● WORK TO COMPLETE: Starting with the line below that holds "padding: 8px 6px" and stopping after the line that holds "text-align: left ->", transcribe the lines exactly, leaving out all pictures.

● DATA SUPPLIED:
· · ·

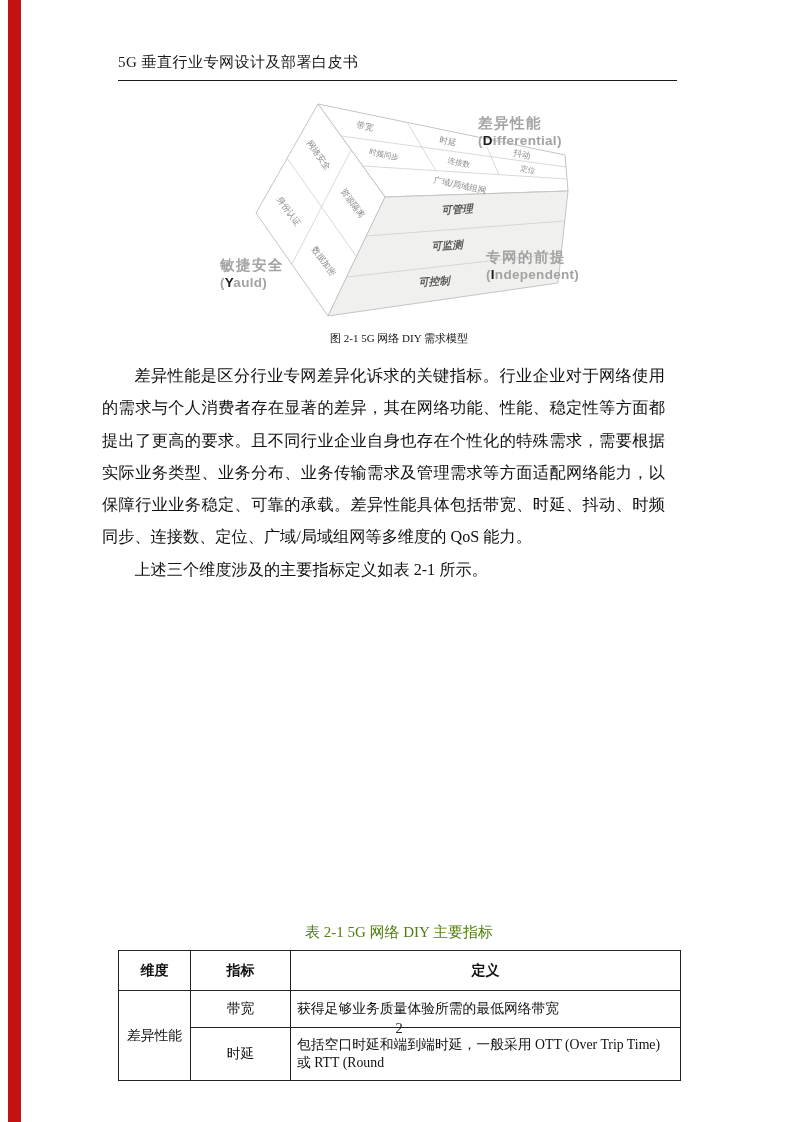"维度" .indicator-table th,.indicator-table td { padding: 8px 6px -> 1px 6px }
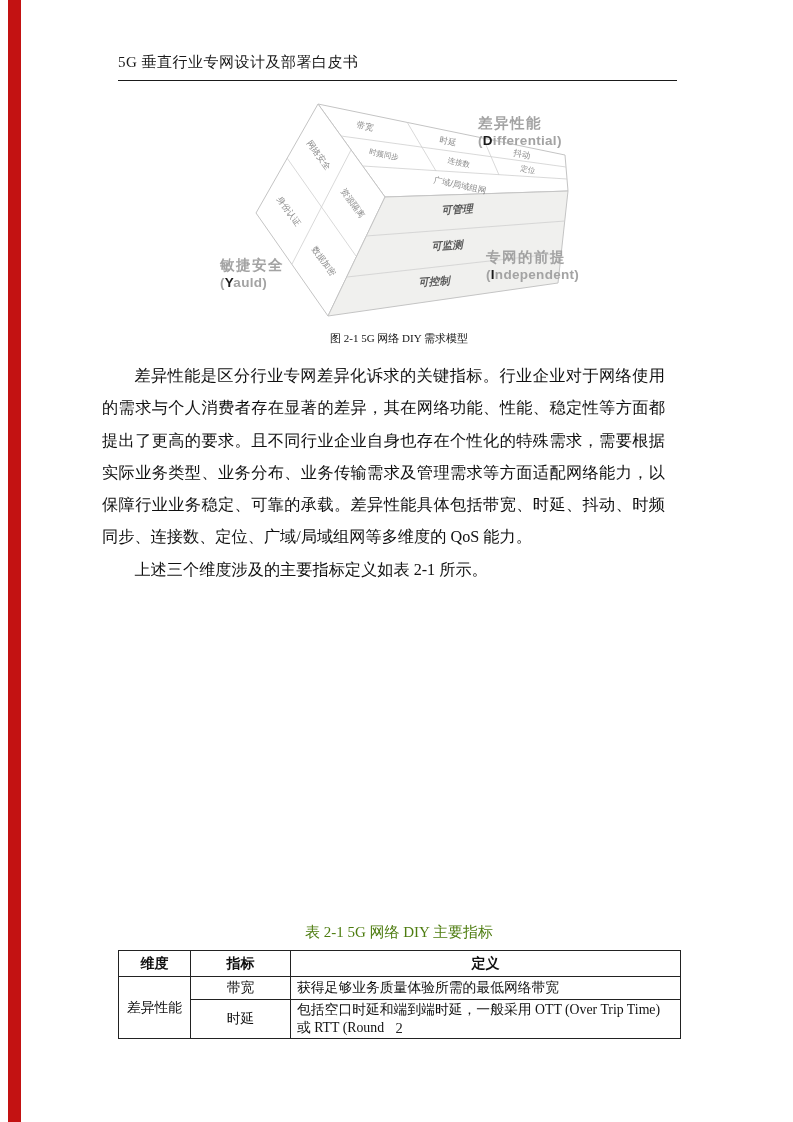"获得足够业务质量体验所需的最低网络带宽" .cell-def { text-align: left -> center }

· · ·

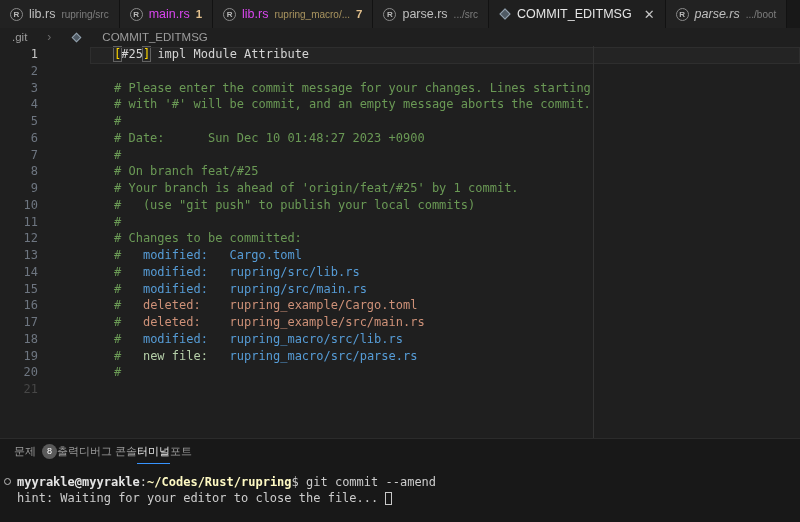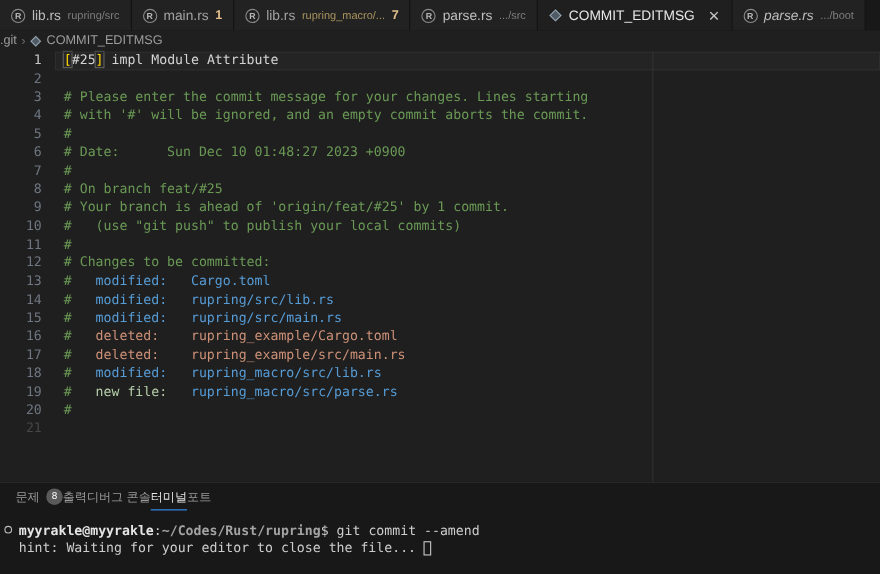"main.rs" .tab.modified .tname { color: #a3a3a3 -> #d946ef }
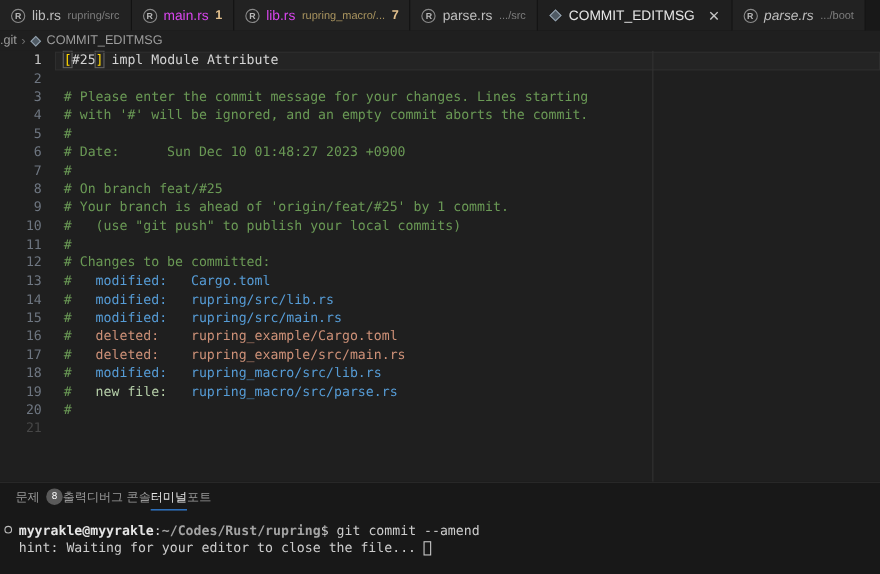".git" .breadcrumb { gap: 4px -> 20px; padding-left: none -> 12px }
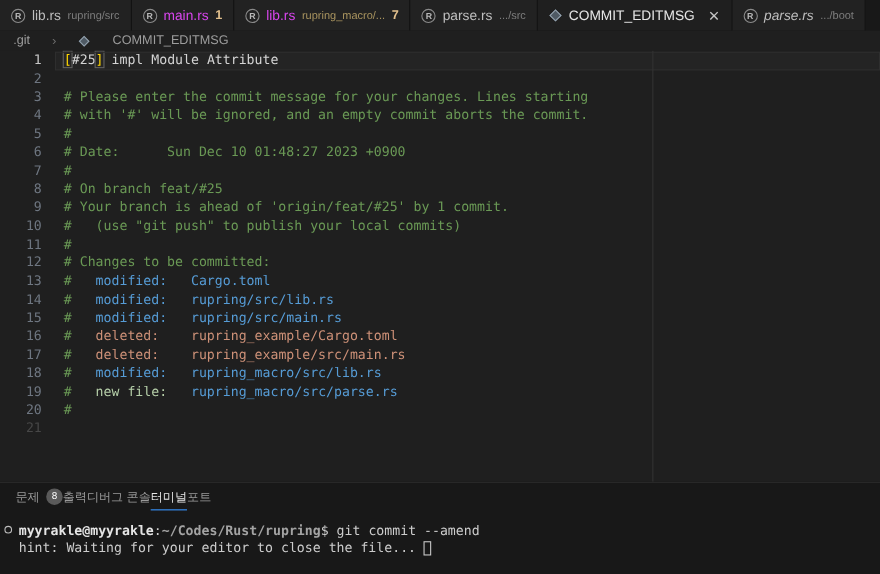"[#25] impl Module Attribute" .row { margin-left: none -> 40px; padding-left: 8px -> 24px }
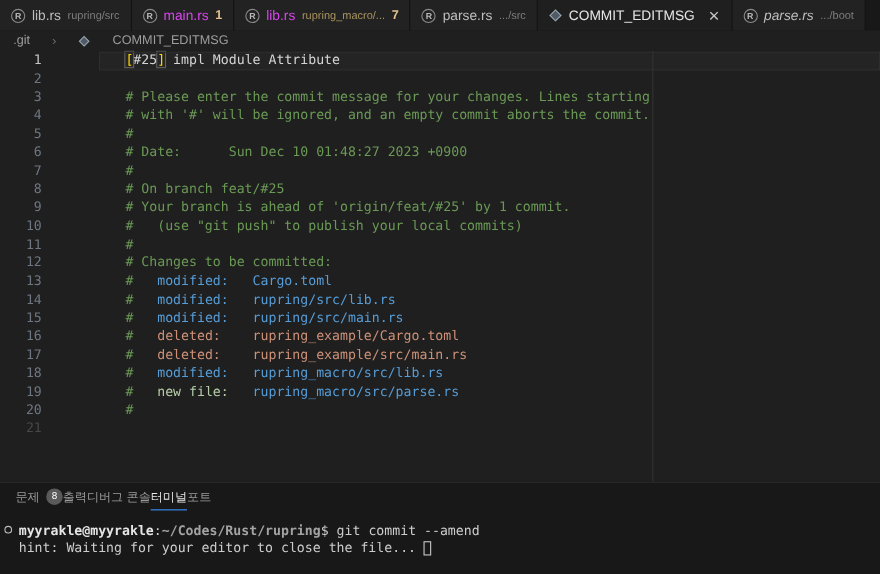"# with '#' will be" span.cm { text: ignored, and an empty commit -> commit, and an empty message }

· · ·

● PROBLEM SOLUTION:
"维度" .indicator-table th,.indicator-table td { padding: 8px 6px -> 1px 6px }
"获得足够业务质量体验所需的最低网络带宽" .cell-def { text-align: left -> center }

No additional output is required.